The action in unlawful detainer was for possession of the property (Code, sec. 9257), and the judgment for rent and damages are incidental to the judgment for possession. Bloch v. Busch, 160 Tenn. 21, 22 S.W.2d 242; Code, secs. 9244 and 9247. Compare 36 C.J.S., Forcible Entry and Detainer, § 3.

"The action is strictly possessory in its nature, so that ordinarily the immediate right to possession is all that is involved or can be determined."

Nashville Hous. Auth. v. Kinnard, 186 Tenn. 33, 207 S.W.2d 1019, 1021 (1948).

Forfeiture

However, the detainer statute by itself does not address the problem of the tenant who breaches the provisions of the lease which has not by its terms expired. Thus, at common law, the landlord had to specifically provide for forfeiture of the lease upon a breach of the terms in the lease itself. For instance, in Barnett v. Dooley, 186 Tenn. 611, 212 S.W.2d 598, 600 (1948), the Court held:

The law is that "a tenant's failure to pay rent does not terminate or forfeit his tenancy, in the absence of a provision in the lease for such forfeiture; and where there is such a provision, the landlord must make formal demand of the rent . . . unless such demand is waived by the lease or by act of the parties." Smith v. Holt, 29 Tenn. App. 31, 193 S.W.2d 100, 102 (1946).

_ _ _ _

THINGS TO DO -
1. Repeat everything in the unlawful detainer passage from "The action in" down to "1019, 1021 (1948).".
2. Pick up the unlawful detainer passage after its last sentence and keep it going.

EXERCISE DATA -
_ _ _ _

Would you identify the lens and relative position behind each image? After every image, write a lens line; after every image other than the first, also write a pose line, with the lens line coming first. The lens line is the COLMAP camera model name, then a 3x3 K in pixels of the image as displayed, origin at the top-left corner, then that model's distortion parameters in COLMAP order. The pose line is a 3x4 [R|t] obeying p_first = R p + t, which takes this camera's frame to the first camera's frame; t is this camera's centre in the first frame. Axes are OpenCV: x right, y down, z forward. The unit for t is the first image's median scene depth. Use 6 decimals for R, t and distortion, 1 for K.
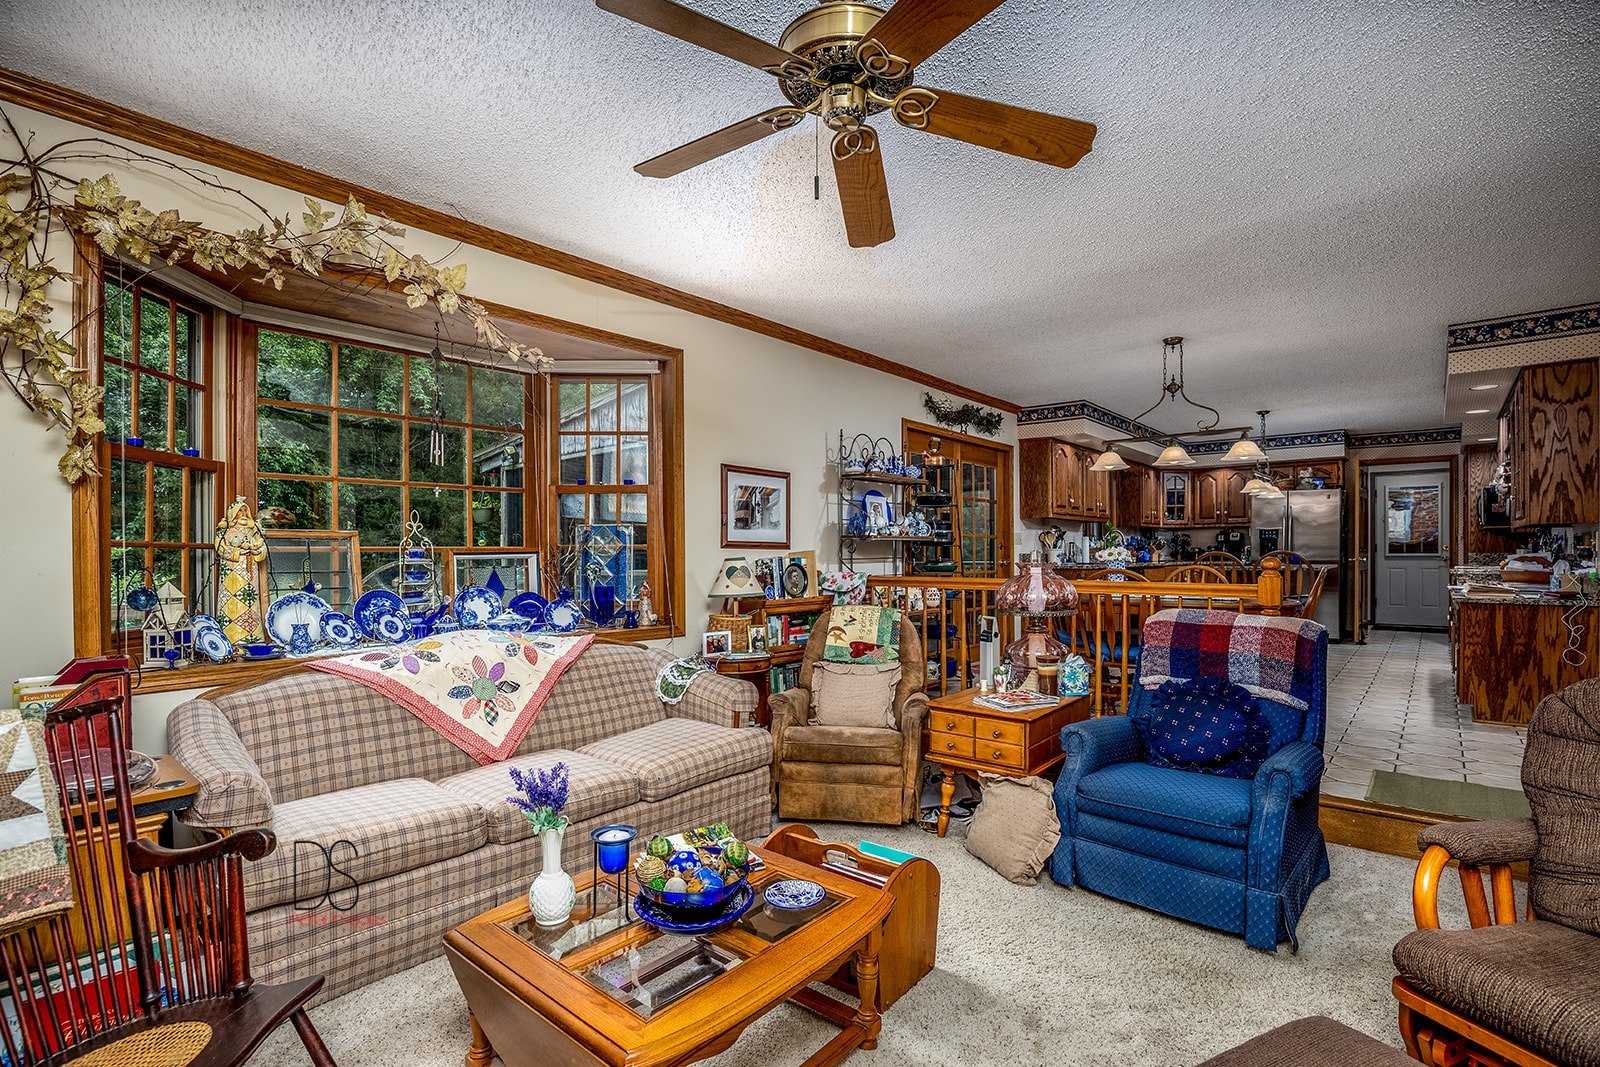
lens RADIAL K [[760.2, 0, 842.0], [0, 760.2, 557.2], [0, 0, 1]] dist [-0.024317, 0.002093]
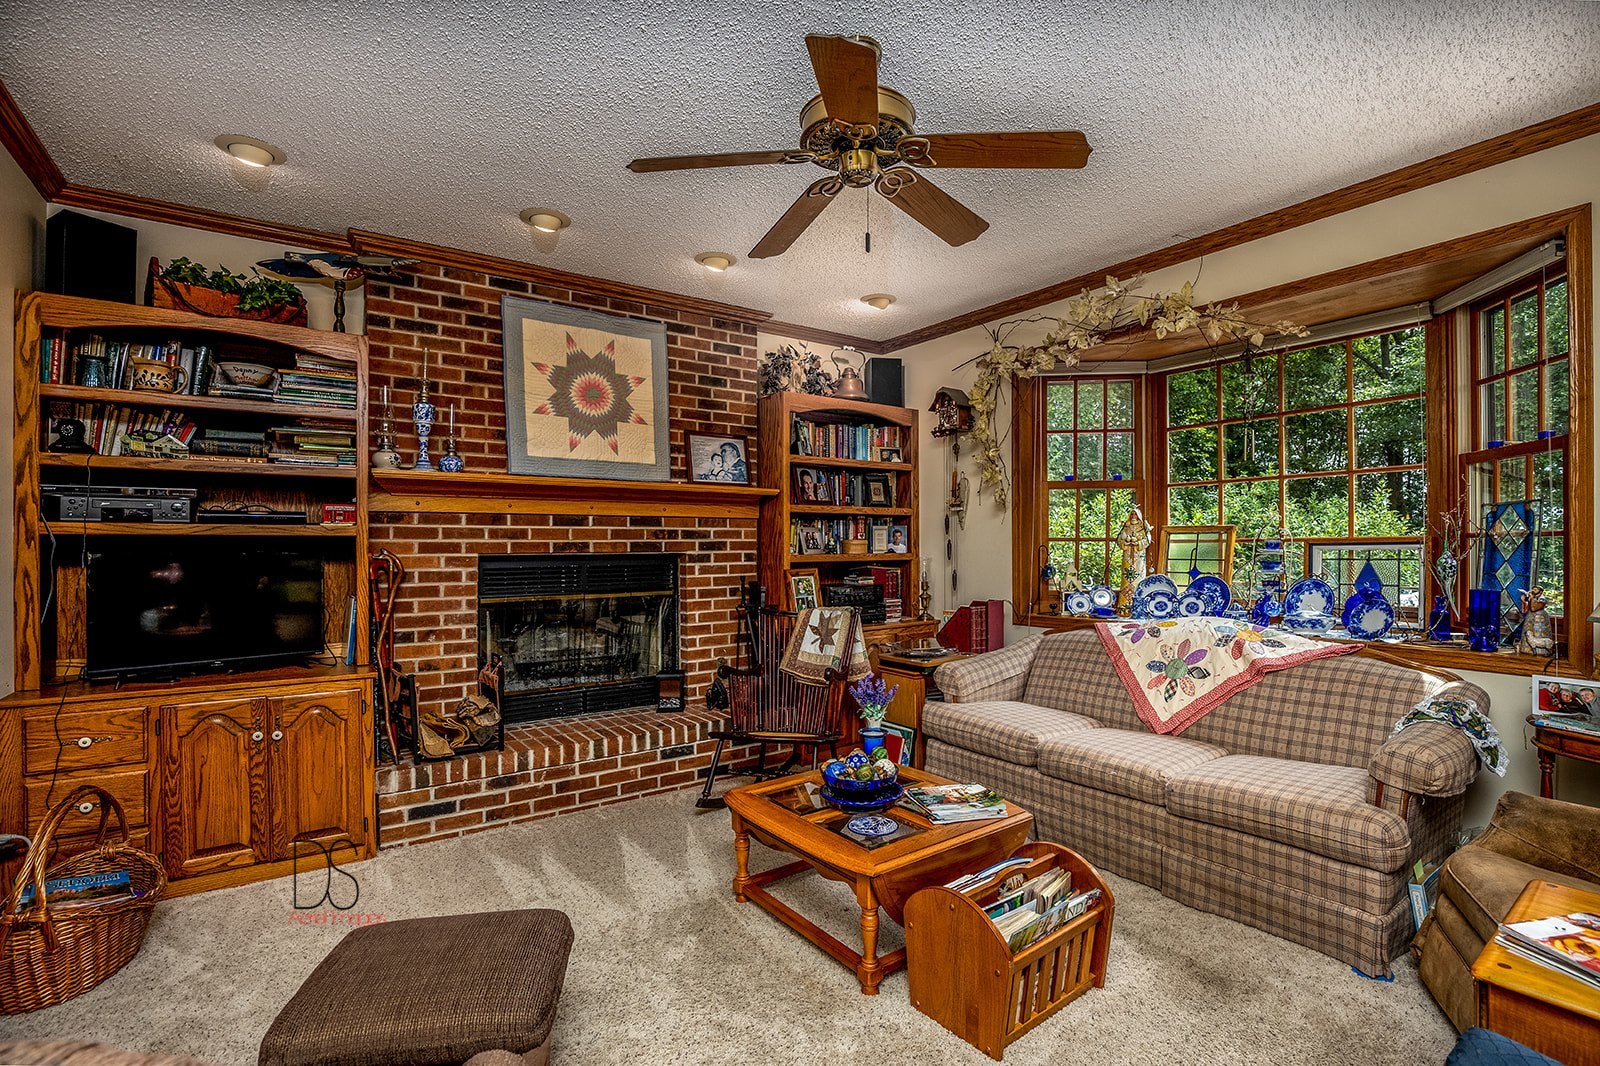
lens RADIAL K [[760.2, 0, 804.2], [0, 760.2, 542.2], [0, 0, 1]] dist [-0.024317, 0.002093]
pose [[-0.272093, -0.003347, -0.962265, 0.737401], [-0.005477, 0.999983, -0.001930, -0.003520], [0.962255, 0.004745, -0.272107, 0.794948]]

_ _ _ _

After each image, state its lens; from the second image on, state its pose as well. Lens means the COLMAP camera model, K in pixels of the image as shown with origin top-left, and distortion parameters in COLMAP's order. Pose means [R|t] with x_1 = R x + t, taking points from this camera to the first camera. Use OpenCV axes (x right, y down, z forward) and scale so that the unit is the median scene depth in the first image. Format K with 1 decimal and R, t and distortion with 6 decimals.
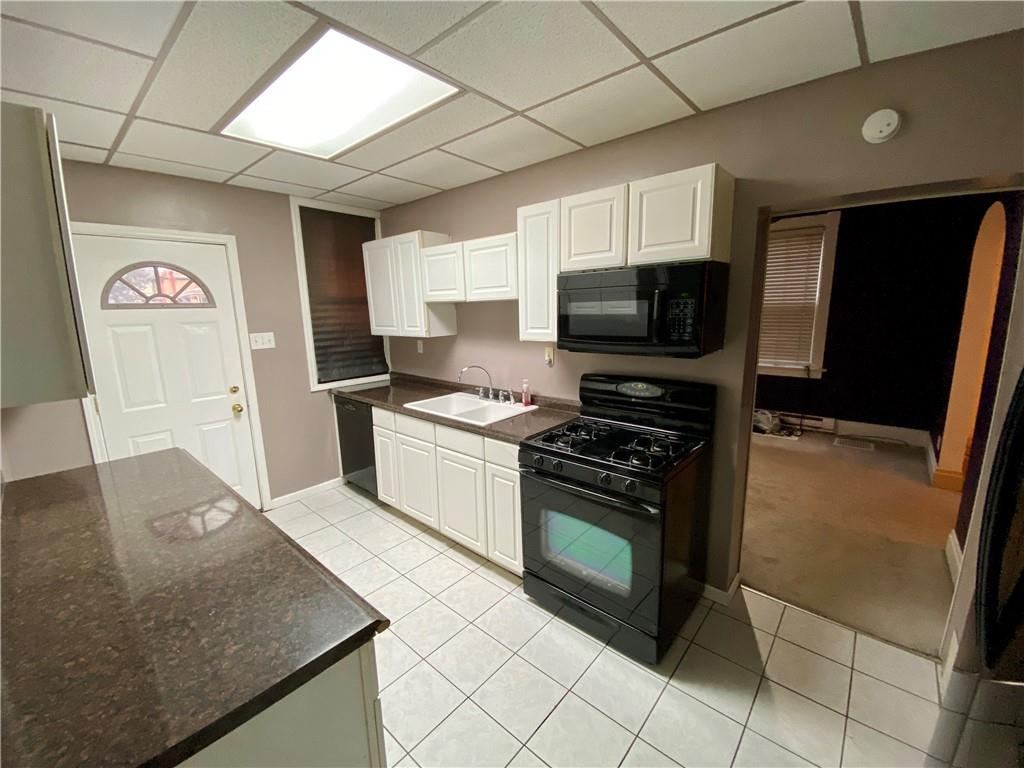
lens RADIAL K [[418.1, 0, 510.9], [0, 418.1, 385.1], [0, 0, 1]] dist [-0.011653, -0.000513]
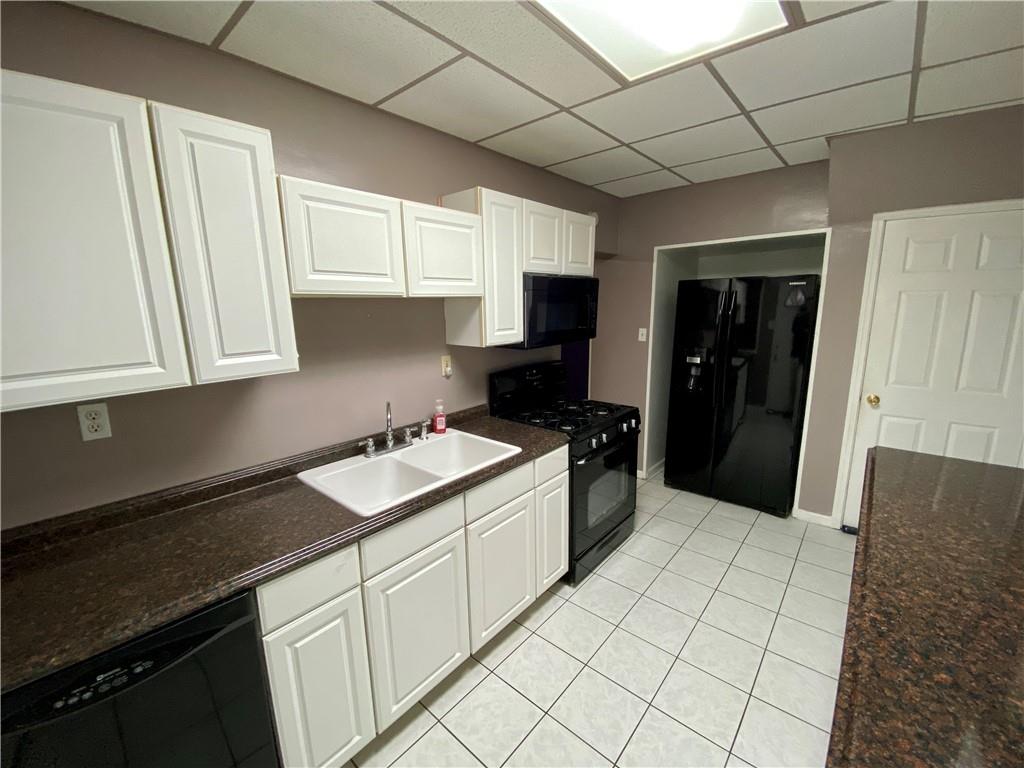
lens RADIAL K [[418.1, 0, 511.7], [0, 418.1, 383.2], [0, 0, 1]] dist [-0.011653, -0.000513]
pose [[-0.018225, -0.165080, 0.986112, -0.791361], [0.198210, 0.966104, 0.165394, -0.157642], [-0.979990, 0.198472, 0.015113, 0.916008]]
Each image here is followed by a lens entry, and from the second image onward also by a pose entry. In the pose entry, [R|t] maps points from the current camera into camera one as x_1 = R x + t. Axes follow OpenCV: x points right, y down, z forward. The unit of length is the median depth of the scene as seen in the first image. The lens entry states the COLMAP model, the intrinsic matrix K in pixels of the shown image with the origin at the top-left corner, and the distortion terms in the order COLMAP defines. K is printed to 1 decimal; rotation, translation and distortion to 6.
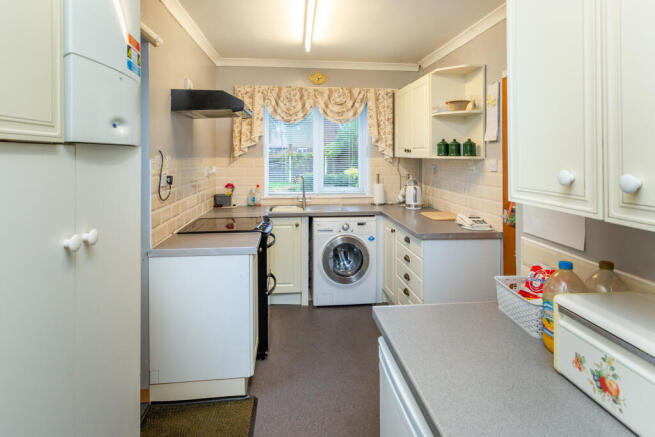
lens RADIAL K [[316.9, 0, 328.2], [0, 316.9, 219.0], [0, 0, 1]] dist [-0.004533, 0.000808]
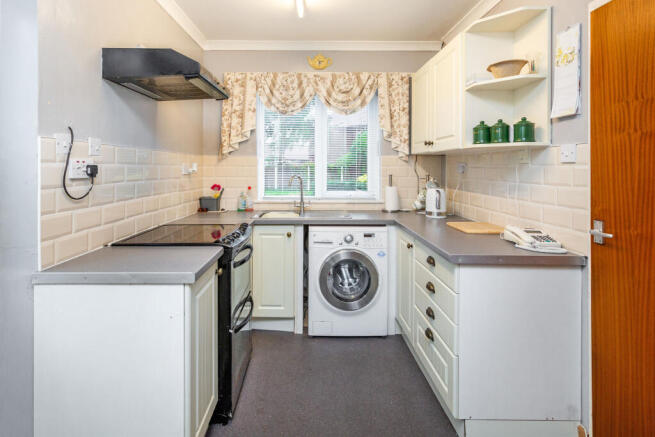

_ _ _ _

ANSWERS FOR THE TASKS -
1.
The action in unlawful detainer was for possession of the property (Code, sec. 9257), and the judgment for rent and damages are incidental to the judgment for possession. Bloch v. Busch, 160 Tenn. 21, 22 S.W.2d 242; Code, secs. 9244 and 9247. Compare 36 C.J.S., Forcible Entry and Detainer, § 3.

"The action is strictly possessory in its nature, so that ordinarily the immediate right to possession is all that is involved or can be determined."

Nashville Hous. Auth. v. Kinnard, 186 Tenn. 33, 207 S.W.2d 1019, 1021 (1948).

2.
This harsh result has been changed in many instances by statute:

At common law, if the lease simply imposed a promissory obligation on the tenant and nothing more, a breach of the obligation gave the landlord an action for breach of contract, but no power to terminate the lease. In order to have the power to terminate at common law, the landlord had to couple the covenant with an express provision for forfeiture of the lease upon breach of the covenant. The common law approach has now been widely changed by statutes which give the landlord, in the absence of a lease forfeiture clause, the power to terminate the lease for at least the most serious kinds of tenant defaults, such as failure to pay rent.

2 Richard R. Powell, Powell on Real Property at § 17.02[1][a][i].

It is generally recognized that a strict adherence to viewing the lease as a conveyance in property should yield to contract law in the situation of the tenant who fails to pay rent.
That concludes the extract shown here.